As part of the Rare Book Hub / Americana Exchange database project we record auction statistics and the numbers are many, almost a blur.  But consider this.  The number of lots offered, percentage of lots sold and the median sale price over the past 5 years, have all increased, suggesting the collectible paper market, at the auction level at least, is growing.  In real terms, in 2015, 423,000 lots were offered and this year a projected 510,000 when all the lots are counted, an increase of 18,000 lots annually [3.92%] that has also seen a rising percentage of lots selling, increasing from 73% to almost 77% over the same period.  That can’t happen without more participation and according to our sign-ups, it’s collectors that are making the difference.

 

This is certainly the case amongst my clientele as well.
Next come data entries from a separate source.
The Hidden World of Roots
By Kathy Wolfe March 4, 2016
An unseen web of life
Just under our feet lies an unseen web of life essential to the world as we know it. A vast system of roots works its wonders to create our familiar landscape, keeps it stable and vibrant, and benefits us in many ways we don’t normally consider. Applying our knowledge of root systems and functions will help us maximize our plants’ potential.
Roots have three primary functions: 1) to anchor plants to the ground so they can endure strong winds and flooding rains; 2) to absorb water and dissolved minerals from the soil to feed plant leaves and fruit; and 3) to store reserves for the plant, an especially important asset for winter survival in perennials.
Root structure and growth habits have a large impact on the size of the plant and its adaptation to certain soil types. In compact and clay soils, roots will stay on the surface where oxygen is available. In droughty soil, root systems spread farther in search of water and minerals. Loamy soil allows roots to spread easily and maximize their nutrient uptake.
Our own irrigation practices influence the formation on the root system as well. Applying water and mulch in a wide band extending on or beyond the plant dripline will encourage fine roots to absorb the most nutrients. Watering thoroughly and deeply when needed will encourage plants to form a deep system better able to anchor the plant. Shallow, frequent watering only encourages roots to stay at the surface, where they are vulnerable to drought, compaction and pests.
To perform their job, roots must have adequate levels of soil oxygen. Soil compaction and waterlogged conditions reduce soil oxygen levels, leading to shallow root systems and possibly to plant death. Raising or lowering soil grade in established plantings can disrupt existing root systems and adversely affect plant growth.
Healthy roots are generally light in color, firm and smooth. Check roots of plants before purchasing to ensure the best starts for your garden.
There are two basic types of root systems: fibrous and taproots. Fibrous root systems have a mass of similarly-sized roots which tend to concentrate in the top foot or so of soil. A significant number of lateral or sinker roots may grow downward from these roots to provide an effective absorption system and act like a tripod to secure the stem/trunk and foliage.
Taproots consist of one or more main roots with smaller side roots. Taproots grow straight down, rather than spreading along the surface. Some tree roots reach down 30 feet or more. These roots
The young, fueled by expert online research skills and creative approaches to subject collecting, are mitigating risky purchasing decisions at a considerably quicker rate than that of their predecessors. They simply have access to more information and opinions that allow them to make educated decisions. Credit should be paid to the improved transparency within the Trade itself. Concurrent to this emerging trend, middle and late-stage collectors are making use of increasingly inexpensive and accessible collection management software, combined with subscriptions to auction result aggregators, to better understand how their collections relate to the larger market place within which they are involved. It is an exciting time to be working with collectors engaged in this paradigmatic shift.